Peace Corps and Amity: Volunteers of a Different Color




I’ve been behind on my blog lately, partly due to the end of term and exams, and partly due to being too busy with things I should write about in the blog to actually have the time to write about them. So going back a couple of weekends, there were foreign visitors to Zhangye, as in Danielle and Stephen being visited by other Peace Corps volunteers in our province, and Andrew and Gary being visited by a friend also in China through their organization, Amity. The Peace Corps teachers can be seen in the pictures - Emily and Thomas, me and Danielle, Cary and Stephen. I spent a little bit of time with both groups, and this is a brief run-down of the activities:

Peace Corps:

Friday

-met volunteers around 6pm, at a bar
-dinner, with drinks
-back to Stephen’s apartment, to drink

Saturday

-met them at Danielle’s apartment roughly 5:30pm, where I was apparently just in time for the drinking
-went to dinner, then a bar
-dirty dancing at Hot Ball Place
-a round at another bar to end the night

Amity:

Sunday

-went to Gary’s apartment, and listened to him and their friend Rae perform religious hymns
on the piano while we gently sipped homemade wine and discussed watching a movie from perhaps the 1950’s called Miss Marple

Being around Peace Corps teachers is like being at a frat party; being around Amity teachers is like being at church. Our Chinese friend He Le, owner of our new favorite bar China Fire, was at Gary’s apartment, being his usual entertaining self. We decided he would like Sex and the City better than Miss Marple, and in the interest of politeness I won’t repeat some of the funniest lines, but at any rate by the third pair of breasts nothing was disproved about the preconceptions of “easy” Western women.
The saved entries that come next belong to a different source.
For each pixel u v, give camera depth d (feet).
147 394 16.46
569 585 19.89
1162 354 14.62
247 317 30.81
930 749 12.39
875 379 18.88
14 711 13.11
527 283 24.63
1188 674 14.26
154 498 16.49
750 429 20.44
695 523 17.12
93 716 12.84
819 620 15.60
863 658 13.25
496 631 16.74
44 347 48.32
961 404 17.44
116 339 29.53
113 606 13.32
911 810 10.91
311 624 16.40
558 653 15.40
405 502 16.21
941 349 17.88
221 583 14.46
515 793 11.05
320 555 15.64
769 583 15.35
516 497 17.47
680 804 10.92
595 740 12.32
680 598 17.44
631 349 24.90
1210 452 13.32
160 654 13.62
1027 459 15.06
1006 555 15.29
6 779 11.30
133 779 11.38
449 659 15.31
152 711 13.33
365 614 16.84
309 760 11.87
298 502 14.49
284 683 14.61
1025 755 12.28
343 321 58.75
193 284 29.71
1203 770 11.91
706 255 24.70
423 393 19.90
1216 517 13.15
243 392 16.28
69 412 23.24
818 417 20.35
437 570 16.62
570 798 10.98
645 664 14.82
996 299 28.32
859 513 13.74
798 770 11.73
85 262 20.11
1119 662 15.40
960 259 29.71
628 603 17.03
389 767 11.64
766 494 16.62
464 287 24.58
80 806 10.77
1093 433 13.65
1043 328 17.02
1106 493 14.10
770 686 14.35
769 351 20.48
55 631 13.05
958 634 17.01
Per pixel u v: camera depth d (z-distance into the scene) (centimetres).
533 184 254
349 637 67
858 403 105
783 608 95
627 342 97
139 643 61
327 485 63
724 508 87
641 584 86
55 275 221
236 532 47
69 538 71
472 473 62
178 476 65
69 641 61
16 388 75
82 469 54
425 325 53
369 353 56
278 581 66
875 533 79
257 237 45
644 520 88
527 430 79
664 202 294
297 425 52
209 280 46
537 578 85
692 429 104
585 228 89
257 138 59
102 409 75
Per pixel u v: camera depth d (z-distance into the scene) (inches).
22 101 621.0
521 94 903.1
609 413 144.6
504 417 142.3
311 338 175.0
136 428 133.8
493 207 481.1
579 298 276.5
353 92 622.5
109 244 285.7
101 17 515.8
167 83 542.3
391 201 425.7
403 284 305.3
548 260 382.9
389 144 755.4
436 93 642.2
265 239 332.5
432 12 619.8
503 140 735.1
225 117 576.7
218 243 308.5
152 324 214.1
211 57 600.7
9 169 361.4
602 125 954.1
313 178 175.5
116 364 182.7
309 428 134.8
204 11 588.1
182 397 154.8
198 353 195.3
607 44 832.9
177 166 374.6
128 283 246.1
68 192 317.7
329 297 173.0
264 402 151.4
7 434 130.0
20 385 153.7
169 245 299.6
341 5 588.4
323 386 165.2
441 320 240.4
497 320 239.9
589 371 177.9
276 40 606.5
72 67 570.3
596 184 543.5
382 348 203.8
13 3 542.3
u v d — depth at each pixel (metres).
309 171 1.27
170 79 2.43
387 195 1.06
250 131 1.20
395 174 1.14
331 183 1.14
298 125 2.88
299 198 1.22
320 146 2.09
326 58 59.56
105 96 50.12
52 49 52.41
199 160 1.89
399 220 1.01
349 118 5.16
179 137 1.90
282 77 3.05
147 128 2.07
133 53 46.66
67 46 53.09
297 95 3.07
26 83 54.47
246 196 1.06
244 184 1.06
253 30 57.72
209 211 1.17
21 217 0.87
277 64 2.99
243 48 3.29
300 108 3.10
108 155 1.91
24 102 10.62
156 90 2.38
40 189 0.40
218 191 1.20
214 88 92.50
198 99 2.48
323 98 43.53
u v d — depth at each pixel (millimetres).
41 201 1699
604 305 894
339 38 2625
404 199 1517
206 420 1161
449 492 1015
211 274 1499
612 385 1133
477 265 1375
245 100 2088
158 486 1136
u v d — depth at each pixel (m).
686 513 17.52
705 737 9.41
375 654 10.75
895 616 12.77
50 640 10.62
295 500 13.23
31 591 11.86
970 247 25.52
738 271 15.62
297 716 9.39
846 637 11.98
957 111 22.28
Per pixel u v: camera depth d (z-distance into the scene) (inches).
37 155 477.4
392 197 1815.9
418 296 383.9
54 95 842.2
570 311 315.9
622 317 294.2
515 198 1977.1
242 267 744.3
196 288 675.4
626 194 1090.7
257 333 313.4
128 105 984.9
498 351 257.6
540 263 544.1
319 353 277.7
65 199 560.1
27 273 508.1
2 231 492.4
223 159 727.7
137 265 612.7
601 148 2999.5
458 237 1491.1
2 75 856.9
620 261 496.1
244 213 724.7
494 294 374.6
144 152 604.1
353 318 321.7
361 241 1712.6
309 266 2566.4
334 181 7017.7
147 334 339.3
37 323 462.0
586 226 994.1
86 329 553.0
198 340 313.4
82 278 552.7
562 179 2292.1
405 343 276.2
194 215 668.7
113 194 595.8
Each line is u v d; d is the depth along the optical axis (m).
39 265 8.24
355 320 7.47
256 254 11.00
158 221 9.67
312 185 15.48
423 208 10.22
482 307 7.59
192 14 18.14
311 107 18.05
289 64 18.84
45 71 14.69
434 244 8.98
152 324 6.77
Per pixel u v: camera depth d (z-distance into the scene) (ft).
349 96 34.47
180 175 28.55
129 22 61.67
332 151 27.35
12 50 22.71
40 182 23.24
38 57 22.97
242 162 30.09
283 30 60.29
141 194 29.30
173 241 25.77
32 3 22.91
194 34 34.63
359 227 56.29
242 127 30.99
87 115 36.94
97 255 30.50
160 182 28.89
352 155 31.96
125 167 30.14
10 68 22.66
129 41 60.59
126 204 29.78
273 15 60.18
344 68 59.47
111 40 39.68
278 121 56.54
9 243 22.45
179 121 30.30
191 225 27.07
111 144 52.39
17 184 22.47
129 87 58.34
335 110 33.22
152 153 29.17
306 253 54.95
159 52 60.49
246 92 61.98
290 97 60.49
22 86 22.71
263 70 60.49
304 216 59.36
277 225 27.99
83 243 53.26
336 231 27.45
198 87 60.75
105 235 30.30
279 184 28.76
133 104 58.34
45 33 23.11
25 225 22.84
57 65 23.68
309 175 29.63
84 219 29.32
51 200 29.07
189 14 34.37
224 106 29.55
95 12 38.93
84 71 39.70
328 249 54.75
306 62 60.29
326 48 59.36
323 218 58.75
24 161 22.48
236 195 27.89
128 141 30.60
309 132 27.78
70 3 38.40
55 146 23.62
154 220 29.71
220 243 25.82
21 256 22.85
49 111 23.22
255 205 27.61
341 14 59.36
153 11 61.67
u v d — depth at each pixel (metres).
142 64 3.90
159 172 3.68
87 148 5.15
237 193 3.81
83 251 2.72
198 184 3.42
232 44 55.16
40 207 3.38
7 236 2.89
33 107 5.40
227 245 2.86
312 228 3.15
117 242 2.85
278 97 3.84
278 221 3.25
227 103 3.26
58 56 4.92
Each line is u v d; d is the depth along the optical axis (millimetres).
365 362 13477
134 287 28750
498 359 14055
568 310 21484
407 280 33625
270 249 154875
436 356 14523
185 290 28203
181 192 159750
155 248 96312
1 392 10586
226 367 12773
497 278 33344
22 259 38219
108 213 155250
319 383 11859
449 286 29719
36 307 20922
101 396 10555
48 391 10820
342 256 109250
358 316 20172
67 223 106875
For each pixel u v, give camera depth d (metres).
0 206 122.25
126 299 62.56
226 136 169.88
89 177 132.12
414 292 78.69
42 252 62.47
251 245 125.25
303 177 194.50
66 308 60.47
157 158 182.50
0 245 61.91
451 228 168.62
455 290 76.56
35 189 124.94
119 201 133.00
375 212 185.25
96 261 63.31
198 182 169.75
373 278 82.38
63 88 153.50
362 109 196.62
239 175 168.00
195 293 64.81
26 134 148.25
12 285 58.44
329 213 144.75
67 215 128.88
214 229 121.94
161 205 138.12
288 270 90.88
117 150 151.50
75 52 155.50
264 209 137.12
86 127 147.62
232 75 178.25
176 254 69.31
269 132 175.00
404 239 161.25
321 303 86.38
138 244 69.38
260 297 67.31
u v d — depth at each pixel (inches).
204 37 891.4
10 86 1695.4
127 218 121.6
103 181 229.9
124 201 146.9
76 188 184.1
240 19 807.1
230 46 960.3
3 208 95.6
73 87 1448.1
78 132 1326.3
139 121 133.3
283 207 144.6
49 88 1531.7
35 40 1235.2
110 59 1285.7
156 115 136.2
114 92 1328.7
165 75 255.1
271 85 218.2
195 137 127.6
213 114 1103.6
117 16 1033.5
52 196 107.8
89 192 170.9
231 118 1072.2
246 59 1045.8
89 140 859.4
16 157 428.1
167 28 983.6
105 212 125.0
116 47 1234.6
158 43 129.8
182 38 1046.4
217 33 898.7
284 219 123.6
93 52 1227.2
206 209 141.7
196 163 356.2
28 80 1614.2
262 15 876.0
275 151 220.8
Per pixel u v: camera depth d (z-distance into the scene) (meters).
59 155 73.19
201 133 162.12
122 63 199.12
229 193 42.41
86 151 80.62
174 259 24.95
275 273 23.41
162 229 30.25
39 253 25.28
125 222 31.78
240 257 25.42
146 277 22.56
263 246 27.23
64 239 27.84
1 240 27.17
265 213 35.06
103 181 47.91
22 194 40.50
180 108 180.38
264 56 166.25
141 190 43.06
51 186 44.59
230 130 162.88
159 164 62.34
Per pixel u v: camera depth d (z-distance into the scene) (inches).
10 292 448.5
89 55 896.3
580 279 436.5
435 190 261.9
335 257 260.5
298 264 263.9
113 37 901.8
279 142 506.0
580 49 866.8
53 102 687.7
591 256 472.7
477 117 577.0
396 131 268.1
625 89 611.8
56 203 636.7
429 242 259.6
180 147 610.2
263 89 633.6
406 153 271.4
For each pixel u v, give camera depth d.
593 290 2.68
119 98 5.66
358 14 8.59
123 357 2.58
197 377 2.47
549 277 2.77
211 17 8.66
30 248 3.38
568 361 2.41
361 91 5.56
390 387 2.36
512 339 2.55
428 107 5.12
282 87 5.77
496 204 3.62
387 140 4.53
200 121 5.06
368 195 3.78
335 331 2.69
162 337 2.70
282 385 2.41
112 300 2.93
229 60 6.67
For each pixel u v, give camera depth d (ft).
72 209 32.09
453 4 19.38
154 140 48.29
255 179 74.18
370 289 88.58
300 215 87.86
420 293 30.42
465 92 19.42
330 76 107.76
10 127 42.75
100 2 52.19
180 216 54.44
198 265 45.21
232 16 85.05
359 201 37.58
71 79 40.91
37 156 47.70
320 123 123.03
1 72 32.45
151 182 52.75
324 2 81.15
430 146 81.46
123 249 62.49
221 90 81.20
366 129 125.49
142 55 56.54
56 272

So me and the Peace Corps teachers thought it would be fun to dance American-style at the dance club, in which boys actually touch the girls rather than keeping a safe 18-inch barrier between themselves and anything with breasts. However, we realized only too late that we were opening Pandora’s Box on this one. We immediately received loud cheers and whoops from the men, who formed a circle around us while we danced in the middle, exactly like the kind of scene from a movie that seems so cheesy because you’ve never seen it happen in real life. This circle drew closer and closer, like a pack of hyenas closing in on a wounded gazelle. There was nary a female in sight, besides the pole-dancing girls manning their usual stations. Emily, one of the visitors and an attractive blonde, had to actually sit most of the night out due to the unwanted attention. Very much to my dismay, I was also receiving too much attention—from men. Particularly Red Sweater Vest Man, an unwanted friend who happily bounded up to me every time I got on the dance, or rather into me. You need to build up a tolerance for discomfort when living in another culture, but I still have a line somewhere, and it was definitely crossed. It would seem Reform and Opening has yet to cover “dirty dancing in small provincial towns”.